The box itself is 25" deep x 24" wide x 6ft tall. 6ft 10" tall with the legs and casters.

For heat i use a propane burner that sits on the floor, and use a cast iron pot that sits on the burner and put wood chunks in for smoke. It will purr along about 115-125* on the low side and I can bring it up to 175 to complete cooking if needed. 
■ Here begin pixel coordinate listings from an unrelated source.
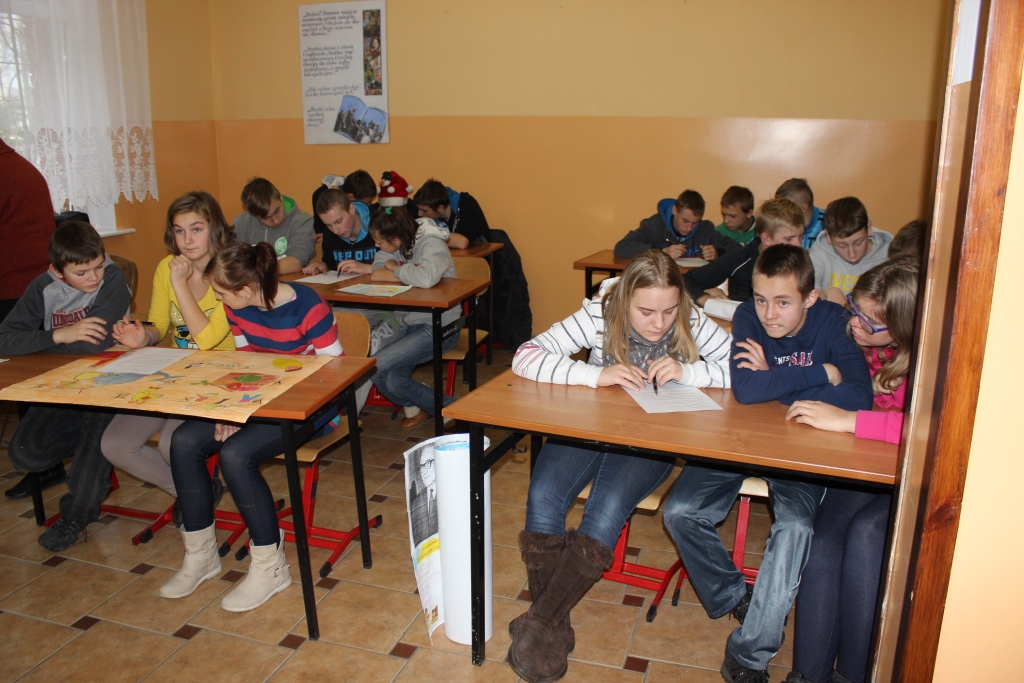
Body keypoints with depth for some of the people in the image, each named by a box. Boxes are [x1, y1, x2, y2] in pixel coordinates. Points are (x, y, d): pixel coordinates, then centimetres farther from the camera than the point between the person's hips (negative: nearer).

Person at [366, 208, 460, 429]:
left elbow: (426, 278, -36)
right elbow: (376, 274, -7)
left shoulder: (432, 245, -18)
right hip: (409, 325, 7)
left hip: (437, 328, -6)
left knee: (376, 367, -16)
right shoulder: (395, 247, 3)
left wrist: (397, 270, -18)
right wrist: (407, 274, -21)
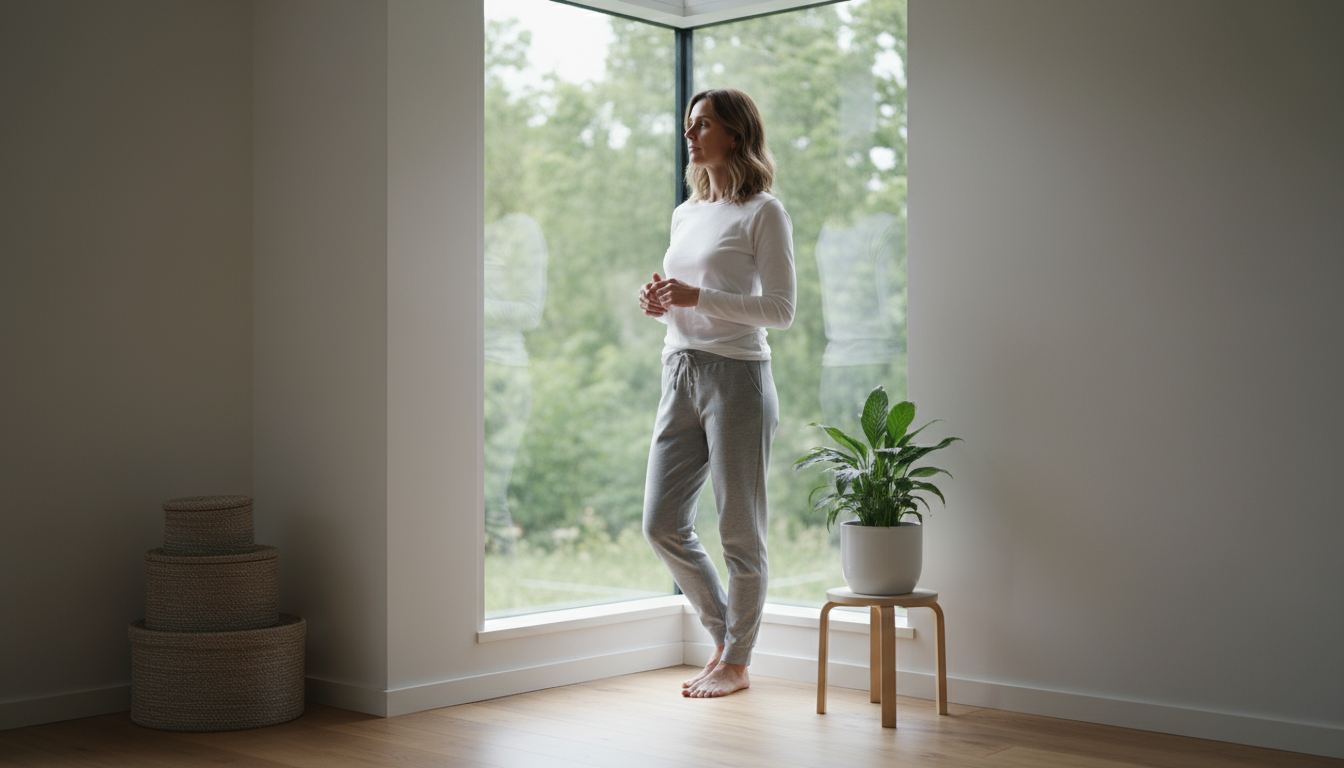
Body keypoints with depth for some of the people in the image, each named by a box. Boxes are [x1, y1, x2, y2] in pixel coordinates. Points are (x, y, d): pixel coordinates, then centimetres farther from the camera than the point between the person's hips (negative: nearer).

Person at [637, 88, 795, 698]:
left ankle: (737, 661, 16)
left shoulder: (763, 213, -5)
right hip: (680, 374, 7)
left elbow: (780, 309, -11)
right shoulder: (685, 213, 17)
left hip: (737, 376, -7)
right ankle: (724, 634, 25)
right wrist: (658, 302, 1)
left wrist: (697, 296, -19)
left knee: (739, 529, 1)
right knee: (662, 524, 5)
The most Ive had in it so far is about 140lbs at once.... but since building it this past September Ive smoked over 400lbs of summer sausage, 300lbs of link, dried over 150lbs of meat for jerky, slim jims, etc, and even smoked a dozen or so home made hams. 


Here's some pics


----------



## MEGABITE (May 21, 2004)

Nice work!


----------



## CHUM STAIN (Sep 2, 2009)

fangard said:


> I bought this one. Interesting stuff as well as designs for different styles. You can access the table of contents at the link below. Might be able to find it cheaper on half.com.
> 
> http://www.amazon.com/Smoking-Smoke...=sr_1_1?s=books&ie=UTF8&qid=1297960572&sr=1-1


I ordered that book yesterday. Should have it in a few days. Thanks!


----------



## CHUM STAIN (Sep 2, 2009)

@ trinitybayrat. That sure is one perty smoker! Do you have any more pics of the dutch oven/burner on the inside? Also how does your fuel line/propane bottle connection look on the outside of the smoker? Looks amazing and I think Im sold on this style of smoker! Thanks for the pics and info!


----------



## Law Dog (Jul 27, 2010)

Very Nice!!


----------



## Trinitybayrat (Sep 12, 2007)

Chum Stain, thanks for the compliments..

The propane hose screws onto a pipe that runs from the burner down through the bottom of the smoker. I took the burner out and got some pics. You can see the 90 coming off the burner with the short piece of pipe. 

here's the pics..


----------



## CHUM STAIN (Sep 2, 2009)

Trinitybayrat said:


> Chum Stain, thanks for the compliments..
> 
> The propane hose screws onto a pipe that runs from the burner down through the bottom of the smoker. I took the burner out and got some pics. You can see the 90 coming off the burner with the short piece of pipe.
> 
> here's the pics..


Thanks again trinitybayrat. You did a fine job. My book should be here in a couple days. Im gonna read it and then make a final decision on what kind of smokehouse to build. As of right now, I am 100% sold on yours!


----------